╭─ TEXT SHOWN

Re: [bitc-dev] Request for advice on choice of a GSoC project

Ben Karel Fri, 08 Apr 2011 14:55:14 -0700

>
> On Fri, Apr 8, 2011 at 4:31 AM, Jonathan S. Shapiro <[email protected]>wrote:


On Thu, Apr 7, 2011 at 5:39 PM, Ben Karel <[email protected]> wrote:
>
>> As the quote there says, using a shadow stack is the easiest way to get
>> started with GC in LLVM.
>
>
> Yes. And since my comments lend themselves to being misread, let me say
> this more clearly:
>
> 1. I think it's *great* that the LLVM sample infrastructure provides a
> low-overhead point of entry for people who want to play with GC.
> 2. The presence of any particular bit of sample code certainly does not
> indicate any flaw in LLVM.
>
>
>> , but it's not really "the default" in any sense except being moderately
>> easier than designing and writing a plugin to compile stack maps, and
>> runtime code to walk the stack...

╰─
╭─ RECORDS SUPPLIED

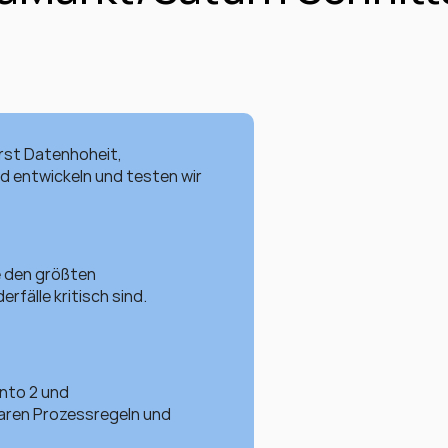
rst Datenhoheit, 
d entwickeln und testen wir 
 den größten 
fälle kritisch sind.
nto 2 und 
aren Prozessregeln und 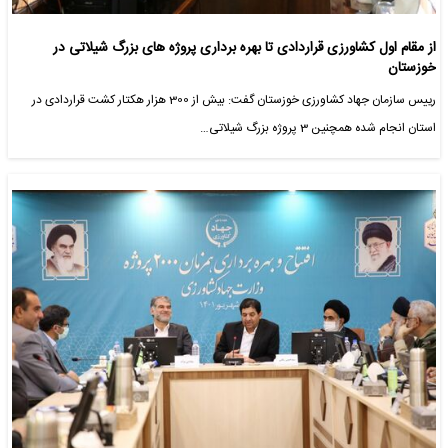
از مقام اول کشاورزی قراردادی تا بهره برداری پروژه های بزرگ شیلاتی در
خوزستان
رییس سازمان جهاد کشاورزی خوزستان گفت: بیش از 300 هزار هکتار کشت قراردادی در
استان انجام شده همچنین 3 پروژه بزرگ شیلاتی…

╰─
╭─ RECORDS SUPPLIED

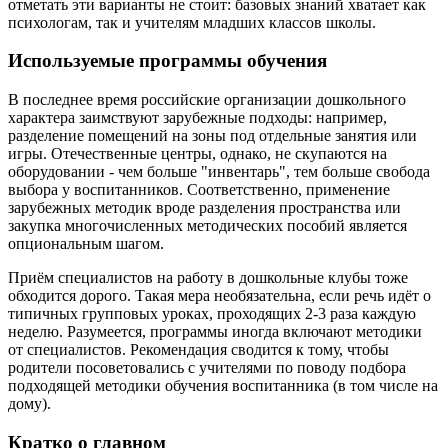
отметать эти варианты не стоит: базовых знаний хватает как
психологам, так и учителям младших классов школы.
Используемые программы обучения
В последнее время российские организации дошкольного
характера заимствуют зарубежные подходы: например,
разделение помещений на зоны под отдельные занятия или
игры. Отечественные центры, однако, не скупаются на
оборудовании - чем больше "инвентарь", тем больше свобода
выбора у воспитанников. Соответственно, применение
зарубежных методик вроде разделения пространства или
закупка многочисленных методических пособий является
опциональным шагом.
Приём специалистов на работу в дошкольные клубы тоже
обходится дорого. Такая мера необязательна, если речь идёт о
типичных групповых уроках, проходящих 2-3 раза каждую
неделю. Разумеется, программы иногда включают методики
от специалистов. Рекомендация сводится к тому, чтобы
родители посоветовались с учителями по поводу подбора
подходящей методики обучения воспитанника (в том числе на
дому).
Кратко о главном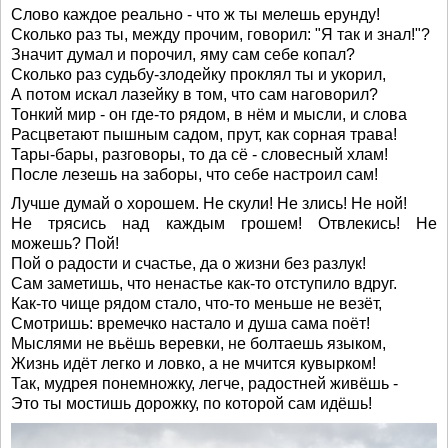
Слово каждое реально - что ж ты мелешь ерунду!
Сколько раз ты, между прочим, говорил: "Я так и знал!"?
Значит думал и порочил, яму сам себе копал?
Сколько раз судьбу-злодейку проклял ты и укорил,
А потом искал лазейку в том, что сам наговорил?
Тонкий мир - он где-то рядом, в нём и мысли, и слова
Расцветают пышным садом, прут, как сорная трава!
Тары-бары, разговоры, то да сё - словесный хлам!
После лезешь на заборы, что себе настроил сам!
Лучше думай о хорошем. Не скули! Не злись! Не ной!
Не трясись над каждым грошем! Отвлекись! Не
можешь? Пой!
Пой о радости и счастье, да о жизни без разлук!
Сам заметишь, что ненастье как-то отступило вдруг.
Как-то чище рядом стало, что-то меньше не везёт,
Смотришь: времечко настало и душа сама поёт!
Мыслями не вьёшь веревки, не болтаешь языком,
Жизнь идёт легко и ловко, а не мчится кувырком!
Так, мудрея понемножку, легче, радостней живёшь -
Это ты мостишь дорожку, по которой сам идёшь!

╰─
╭─ RECORDS SUPPLIED

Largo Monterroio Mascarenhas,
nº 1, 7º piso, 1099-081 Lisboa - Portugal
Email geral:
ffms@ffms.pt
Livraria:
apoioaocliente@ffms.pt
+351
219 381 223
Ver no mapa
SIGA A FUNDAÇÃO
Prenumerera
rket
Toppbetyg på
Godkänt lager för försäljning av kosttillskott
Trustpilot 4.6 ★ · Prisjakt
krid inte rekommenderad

╰─

PROBLEM 1
Answer these from the GSoC thread:
(a) According to the quote, what is the easiest way to get started with GC in LLVM?
(b) What does point 2 say the presence of any particular bit of sample code does not indicate?
(c) On what date and at what time was Ben Karel's reply posted?
PROBLEM 2
List every date and time that appears in the GSoC thread.
PROBLEM 3
Write the next part of the GSoC thread, picking up right after its final line.

RESPONSE BOX 1
(a) Using a shadow stack.
(b) Any flaw in LLVM.
(c) Fri, 08 Apr 2011 at 14:55:14 -0700.

RESPONSE BOX 2
- Fri, 08 Apr 2011 14:55:14 -0700
- Fri, Apr 8, 2011 at 4:31 AM
- Thu, Apr 7, 2011 at 5:39 PM

RESPONSE BOX 3
>
>
> This is the place where the problem arises in my mind. I should start by
> acknowledging that the stack map plugin functionality in LLVM is new, and
> that I haven't yet tried to explore it in detail.
>
> Here are a couple of concerns that I have:
>
> 1. Last time I looked, LLVM lacked the capability to produce register type
> maps at call sites.
> 2. The LLVM optimization infrastructure does not guarantee type
> preservation - even low level type preservation - in the optimization
> process.
> 3. Last I looked, the LLVM infrastructure did not adequately describe
> internal pointers in the low-level types.
>

I'm not sure what constitutes "adequate description", but the gcread/gcwrite
primitives take both object and slot pointers. It's not clear to me what the
problem is with leaving clients to track the connection. If the semantics of
that pair is violated, well, that's not a design flaw, that's a flat out
miscompilation.

Of these two, the second and third are the larger concerns. Issue [2] is a
> polite way of saying that people who write optimization passes targeting C,
> C++, and Fortran don't tend to know, understand, or give a hoot about the
> constraints that need to be preserved in a GC-supporting optimization pass.
> Perhaps LLVM has done better, but the absence of any discussion of
> requirements along these lines that passes are expected to obey does make me
> wonder.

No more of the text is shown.